Except the above, where the matter of the extent and depth of consideration of the appeal is concerned, no distinctions or differences in approach are envisaged in dealing with an appeal as such merely because one was against conviction or the other against an acquittal. [Vide State of Rajasthan v. Sohan Lal and others, (2004) 5 SCC 573 : ( AIR 2004 SC 4520 : 2004 AIR SCW 4321)]" 5.8 It is also a settled legal position that in acquittal appeal, the appellate Court is not required to re-write the judgment or to give fresh reasonings, when the reasons assigned by the Court below are found to be just and proper. Such principle is laid down by the Hon'ble Apex Court in the case of State of Karnataka v.

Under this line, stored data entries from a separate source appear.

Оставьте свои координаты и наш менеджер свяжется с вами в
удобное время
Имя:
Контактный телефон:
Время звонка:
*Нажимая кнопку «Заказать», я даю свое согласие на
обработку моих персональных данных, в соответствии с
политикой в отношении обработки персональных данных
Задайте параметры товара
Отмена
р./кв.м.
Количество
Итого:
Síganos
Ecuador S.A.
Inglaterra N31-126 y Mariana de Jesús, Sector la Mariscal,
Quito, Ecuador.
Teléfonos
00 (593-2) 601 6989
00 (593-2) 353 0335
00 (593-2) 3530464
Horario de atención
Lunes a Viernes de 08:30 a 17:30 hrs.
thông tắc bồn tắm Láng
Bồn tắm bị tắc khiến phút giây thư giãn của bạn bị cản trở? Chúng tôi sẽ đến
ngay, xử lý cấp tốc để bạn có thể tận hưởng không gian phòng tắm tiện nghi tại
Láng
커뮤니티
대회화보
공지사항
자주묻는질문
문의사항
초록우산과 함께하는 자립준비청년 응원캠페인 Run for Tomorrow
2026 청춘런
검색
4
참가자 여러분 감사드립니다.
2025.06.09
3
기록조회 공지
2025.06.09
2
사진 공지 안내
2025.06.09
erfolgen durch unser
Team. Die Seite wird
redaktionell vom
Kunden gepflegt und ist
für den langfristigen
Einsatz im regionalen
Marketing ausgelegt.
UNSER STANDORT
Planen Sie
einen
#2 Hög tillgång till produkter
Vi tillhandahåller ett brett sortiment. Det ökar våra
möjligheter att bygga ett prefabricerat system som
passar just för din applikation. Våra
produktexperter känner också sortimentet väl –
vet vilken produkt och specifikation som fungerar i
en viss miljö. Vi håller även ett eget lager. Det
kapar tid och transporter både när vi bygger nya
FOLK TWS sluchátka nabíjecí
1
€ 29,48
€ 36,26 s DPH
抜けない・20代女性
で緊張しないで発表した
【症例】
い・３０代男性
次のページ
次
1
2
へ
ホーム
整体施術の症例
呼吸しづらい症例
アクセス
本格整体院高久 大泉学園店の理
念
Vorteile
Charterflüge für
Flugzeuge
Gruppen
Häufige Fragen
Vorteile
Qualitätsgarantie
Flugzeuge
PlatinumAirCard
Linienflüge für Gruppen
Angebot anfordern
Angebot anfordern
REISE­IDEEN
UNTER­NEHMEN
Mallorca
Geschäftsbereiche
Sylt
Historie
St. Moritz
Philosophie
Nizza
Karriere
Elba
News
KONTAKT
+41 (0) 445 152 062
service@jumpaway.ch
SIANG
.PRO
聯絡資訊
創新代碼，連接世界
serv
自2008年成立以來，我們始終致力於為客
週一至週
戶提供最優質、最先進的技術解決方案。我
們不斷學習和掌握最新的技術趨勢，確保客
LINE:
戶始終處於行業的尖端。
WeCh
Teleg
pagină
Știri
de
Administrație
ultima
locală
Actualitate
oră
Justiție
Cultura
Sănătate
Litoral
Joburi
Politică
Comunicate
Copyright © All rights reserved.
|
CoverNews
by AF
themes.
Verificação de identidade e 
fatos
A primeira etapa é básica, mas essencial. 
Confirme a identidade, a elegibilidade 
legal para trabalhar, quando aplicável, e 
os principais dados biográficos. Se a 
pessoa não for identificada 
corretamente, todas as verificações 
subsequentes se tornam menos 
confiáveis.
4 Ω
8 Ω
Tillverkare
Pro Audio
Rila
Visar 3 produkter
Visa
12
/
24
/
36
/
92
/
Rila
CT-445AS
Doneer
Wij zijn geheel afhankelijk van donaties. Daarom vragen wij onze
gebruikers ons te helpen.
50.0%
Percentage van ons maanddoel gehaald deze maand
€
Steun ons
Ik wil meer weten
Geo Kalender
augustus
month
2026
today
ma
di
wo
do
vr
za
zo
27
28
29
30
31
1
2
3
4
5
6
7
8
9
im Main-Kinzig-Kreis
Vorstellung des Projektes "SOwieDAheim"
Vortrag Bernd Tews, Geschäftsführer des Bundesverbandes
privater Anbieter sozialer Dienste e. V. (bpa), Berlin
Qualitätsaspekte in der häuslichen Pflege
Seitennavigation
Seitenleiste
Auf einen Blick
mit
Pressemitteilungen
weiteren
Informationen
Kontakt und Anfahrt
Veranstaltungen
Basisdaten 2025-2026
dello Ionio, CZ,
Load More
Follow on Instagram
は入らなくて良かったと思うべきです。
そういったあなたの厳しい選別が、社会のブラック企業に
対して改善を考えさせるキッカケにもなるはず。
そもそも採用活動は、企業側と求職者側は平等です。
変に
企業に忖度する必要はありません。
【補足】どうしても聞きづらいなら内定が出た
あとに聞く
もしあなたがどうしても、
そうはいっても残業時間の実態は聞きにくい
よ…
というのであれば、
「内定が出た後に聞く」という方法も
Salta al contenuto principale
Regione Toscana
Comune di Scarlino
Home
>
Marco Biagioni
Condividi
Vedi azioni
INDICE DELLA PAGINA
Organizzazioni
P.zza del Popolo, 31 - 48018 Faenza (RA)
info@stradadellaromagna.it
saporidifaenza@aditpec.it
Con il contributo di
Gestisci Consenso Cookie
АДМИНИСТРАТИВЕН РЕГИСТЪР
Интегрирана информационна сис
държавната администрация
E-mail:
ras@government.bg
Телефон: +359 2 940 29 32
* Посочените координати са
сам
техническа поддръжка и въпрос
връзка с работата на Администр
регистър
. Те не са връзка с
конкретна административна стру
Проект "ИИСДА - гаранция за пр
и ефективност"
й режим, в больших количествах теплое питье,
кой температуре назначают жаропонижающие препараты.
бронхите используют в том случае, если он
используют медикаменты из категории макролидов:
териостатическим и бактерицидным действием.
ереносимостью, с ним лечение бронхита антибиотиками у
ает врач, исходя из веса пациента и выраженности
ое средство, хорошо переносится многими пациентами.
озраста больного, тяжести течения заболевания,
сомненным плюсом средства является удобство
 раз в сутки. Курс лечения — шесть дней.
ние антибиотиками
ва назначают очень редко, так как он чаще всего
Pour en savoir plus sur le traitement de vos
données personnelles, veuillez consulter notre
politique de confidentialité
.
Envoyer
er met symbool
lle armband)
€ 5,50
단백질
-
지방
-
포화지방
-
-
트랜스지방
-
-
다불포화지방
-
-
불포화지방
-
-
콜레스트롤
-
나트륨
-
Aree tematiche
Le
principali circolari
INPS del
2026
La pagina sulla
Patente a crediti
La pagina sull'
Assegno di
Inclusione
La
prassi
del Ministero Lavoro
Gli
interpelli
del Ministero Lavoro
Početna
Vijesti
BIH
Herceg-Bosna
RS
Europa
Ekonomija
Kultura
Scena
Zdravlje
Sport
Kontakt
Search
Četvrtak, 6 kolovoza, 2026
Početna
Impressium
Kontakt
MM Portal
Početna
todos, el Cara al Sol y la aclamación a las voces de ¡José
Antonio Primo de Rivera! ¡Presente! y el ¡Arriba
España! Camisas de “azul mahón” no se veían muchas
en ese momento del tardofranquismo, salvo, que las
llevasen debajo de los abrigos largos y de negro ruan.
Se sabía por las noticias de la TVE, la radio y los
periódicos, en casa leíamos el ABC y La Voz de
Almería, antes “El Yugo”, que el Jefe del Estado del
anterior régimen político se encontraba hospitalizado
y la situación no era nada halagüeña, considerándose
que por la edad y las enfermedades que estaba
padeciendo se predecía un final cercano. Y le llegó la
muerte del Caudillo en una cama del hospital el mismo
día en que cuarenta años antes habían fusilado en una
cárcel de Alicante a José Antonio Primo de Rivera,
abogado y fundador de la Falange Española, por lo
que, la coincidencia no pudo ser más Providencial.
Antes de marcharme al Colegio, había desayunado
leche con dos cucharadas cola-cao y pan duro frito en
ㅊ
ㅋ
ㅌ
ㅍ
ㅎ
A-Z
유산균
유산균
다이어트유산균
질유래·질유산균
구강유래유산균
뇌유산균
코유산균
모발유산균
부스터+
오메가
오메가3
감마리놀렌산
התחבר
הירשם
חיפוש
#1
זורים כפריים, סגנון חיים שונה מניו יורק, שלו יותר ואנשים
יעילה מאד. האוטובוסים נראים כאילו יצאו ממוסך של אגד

Hemareddy, reported in AIR 1981 SC 1417 wherein it is held as under: "...This court has observed in Girija Nandini Devi V. Bigendra Nandini Chaudhary, (1967)1 SCR 93 : ( AIR 1967 SC 1124 ) that it is not the duty of the appellate court when it agrees with the view of the trial court on the evidence to repeat the narration of the evidence or to reiterate the reasons given by the trial court expression of general agreement with the reasons given by the Court the decision of which is under appeal, will ordinarily suffice." 5.9 Thus, in case the appellate Court agrees with the reasons and the opinion given by the lower court, then the discussion of evidence at length is not necessary. 5.10 In the aforesaid backdrop, we are of the considered opinion that the Court below was completely justified in passing impugned judgment and order and we are in complete agreement with the reasonings given and the findings arrived at by the trial Court and therefore, we are not inclined to disturb the same. 6. In view of the aforesaid discussion, present appeals fail and are dismissed accordingly. The impugned judgment and order dated 05/03/2003, passed by the learned Additional Sessions Judge & 6th Fast Track Court Judge, Junagadh, in Sessions Case No.49 of 2002, is hereby confirmed. The bail bonds of the accused shall stand cancelled. Registry to return the R&P to the trial Court forthwith.